O la secuencia lógica en que se superponen las diferencias campo-ciudad, naturaleza-hombre, puestos bajo lupa de la "lección moral" (o sea: agigantados), donde Jeffers manifiesta su apego incondicional a un estricto y particular reglamento de valores: la filosofía del inhumanismo, el choque de lo trascendente con la soberbia de lo humano frente a lo trascendente. Una vuelta, subrepticia, a la naturaleza, toda vez que la humanidad sigue siendo ególatra. O mejor, y dicho de otro modo: toda vez que la humanidad adolece de un antropocentrismo artificial, lo que le impide disminuirse ante la "asombrosa belleza de las cosas".

(Y en Los poemas de Tour House esas "cosas" vuelven a tener el significado de "lo-bucólico-como-realidad", si es que acaso alguna vez, en Jeffers, lo perdieron.)

Pero, ¿quién sino un pequeño Dios, un paisajista subordinado a la voluntad de trascendencia del paisaje, puede ser "naturalista"?

Una Call murió en 1950, y Jeffers, 12 años después.
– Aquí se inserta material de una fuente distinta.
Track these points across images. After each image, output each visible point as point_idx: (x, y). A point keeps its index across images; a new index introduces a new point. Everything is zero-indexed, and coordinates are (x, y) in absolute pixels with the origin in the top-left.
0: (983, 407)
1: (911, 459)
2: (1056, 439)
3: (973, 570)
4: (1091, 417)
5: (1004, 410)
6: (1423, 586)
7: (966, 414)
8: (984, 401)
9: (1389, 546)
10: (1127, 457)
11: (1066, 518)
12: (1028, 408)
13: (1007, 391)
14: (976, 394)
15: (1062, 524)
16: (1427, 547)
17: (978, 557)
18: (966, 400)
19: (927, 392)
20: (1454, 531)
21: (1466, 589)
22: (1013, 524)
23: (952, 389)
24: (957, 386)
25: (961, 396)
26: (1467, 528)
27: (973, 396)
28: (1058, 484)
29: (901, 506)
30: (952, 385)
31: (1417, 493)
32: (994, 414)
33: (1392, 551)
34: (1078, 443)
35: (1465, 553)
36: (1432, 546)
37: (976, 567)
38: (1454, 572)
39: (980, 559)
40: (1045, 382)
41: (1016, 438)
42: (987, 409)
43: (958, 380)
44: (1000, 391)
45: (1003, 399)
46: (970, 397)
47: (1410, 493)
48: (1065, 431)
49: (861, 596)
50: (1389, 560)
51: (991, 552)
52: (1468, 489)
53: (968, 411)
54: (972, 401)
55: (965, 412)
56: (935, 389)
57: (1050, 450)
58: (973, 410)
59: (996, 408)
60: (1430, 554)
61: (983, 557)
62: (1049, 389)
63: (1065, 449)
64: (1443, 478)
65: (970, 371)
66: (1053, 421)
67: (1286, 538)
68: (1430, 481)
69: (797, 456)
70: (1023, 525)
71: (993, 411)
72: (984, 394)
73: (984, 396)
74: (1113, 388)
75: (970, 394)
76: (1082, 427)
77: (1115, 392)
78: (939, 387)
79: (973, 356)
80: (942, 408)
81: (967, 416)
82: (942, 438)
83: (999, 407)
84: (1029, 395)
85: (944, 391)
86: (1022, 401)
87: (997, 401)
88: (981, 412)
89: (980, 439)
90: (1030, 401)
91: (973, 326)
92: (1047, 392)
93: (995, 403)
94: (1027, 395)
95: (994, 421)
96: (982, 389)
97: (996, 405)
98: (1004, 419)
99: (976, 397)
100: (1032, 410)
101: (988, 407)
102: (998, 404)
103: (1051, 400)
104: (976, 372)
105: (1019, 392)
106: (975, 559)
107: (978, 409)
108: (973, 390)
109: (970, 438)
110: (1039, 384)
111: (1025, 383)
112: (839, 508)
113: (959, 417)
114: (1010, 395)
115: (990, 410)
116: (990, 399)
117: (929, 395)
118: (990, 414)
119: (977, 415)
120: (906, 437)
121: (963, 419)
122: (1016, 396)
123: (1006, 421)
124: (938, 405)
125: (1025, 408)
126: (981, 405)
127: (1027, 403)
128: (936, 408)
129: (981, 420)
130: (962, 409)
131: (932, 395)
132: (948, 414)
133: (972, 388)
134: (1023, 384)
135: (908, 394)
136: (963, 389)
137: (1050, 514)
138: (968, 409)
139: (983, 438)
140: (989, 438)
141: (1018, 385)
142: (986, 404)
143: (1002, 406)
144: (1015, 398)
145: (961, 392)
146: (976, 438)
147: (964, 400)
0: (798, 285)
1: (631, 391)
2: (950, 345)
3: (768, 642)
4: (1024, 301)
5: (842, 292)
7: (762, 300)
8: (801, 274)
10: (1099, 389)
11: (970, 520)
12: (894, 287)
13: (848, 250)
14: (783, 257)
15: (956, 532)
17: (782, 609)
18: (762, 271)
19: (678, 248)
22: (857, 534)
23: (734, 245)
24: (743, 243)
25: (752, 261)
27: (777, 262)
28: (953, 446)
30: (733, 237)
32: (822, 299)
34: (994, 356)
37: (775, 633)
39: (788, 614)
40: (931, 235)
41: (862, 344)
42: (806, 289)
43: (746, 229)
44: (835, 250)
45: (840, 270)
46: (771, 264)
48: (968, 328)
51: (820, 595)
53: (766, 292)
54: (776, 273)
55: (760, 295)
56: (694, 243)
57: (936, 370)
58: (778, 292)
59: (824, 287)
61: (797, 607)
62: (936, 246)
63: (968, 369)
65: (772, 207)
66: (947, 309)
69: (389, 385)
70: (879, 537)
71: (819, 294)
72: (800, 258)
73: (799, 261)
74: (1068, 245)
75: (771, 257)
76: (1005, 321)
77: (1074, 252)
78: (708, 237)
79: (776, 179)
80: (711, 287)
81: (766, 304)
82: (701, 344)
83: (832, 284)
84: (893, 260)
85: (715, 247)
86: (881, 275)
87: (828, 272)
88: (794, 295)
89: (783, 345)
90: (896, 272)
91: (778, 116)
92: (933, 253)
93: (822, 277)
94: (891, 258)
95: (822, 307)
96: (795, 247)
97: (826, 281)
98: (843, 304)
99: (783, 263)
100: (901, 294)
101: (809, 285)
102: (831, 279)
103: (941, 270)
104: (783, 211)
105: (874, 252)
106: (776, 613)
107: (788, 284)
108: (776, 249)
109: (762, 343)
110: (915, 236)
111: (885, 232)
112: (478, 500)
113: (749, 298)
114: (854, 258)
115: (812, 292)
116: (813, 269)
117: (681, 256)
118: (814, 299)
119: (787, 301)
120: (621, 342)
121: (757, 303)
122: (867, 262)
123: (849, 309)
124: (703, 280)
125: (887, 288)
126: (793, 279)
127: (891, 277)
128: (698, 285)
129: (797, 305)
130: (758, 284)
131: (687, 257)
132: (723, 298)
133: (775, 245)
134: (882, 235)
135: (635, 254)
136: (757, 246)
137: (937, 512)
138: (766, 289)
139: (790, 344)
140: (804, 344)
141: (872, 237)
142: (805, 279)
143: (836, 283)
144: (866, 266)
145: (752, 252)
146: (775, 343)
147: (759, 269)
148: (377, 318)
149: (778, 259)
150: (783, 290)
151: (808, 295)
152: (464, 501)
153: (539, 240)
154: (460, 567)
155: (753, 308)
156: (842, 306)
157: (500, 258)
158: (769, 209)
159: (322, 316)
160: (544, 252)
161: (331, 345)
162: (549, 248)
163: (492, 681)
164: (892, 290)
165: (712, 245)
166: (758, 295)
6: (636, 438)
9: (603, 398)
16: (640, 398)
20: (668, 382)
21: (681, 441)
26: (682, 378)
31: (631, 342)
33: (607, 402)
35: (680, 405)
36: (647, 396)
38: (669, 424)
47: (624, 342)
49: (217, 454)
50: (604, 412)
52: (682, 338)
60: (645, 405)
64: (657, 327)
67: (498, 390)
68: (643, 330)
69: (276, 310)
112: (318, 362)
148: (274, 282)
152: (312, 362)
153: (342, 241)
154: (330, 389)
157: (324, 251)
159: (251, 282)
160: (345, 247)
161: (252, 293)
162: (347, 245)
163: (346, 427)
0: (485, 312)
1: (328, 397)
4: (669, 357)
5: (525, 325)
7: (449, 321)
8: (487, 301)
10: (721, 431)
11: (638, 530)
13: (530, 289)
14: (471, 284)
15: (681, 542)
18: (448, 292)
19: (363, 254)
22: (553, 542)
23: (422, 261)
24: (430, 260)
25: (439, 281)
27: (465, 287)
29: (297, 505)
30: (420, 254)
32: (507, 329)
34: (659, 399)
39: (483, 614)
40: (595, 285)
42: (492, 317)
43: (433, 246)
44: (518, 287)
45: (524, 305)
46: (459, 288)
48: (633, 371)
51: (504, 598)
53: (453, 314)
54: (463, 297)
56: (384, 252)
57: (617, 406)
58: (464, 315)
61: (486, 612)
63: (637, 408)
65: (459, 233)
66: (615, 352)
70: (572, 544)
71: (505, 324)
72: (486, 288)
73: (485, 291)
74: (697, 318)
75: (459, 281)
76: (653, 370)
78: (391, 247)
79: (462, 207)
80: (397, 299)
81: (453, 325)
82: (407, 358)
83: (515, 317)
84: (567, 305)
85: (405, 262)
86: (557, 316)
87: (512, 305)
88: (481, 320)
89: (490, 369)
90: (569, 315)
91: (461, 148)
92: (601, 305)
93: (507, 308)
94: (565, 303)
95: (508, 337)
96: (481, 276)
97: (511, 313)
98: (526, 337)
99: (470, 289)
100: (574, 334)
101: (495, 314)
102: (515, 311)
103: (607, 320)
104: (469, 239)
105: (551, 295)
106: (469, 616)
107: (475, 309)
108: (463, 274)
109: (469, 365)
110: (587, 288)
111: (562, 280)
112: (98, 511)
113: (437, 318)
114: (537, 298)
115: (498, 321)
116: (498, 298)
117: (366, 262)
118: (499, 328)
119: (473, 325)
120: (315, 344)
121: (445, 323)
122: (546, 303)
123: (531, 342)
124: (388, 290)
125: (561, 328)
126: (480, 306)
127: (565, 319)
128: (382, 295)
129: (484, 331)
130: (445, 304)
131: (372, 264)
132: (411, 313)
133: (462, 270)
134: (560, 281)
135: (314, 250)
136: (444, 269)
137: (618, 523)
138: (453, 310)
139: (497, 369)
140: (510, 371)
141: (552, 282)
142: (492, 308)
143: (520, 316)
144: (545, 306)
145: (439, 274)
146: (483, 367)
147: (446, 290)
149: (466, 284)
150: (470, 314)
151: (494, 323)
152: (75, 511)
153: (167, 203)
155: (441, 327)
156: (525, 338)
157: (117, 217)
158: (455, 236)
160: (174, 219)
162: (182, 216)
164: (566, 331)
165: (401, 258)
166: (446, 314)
Tor House y Hawk Tower siguen ahí, en Carmel Point, California, hoy propiedad de la Robinson Jeffers Tor House Fondation.

Pero lo que sobrevive, finalmente —en la lección de Jeffers de estos poemas de Tour House—, es lo trascendente, el paisaje envuelto en una dinámica de valor: una línea arbitraria del verso libre que arrastra consigo la dignidad de lo real en una imagen congregada de recursos-de-devoción; una música compuesta como metáfora efusiva al oído, como si hubiera sido hecha para ser cantada al ritmo (anciano) de la fe:

y contempla la extensa montaña de la costa vibrar
    del bronce al verde,
del bronce al verde, año tras año, y todas
    las corrientes
secarse e inundar, secarse e inundar,
    en la estación lluviosa;
y conoce que exactamente este y no otro
     es el mundo […].


John Robinson Jeffers, Los poemas de Tor House (traducción y prólogo de Rafael Ramírez, Ediciones La Luz, Holguín, 2017).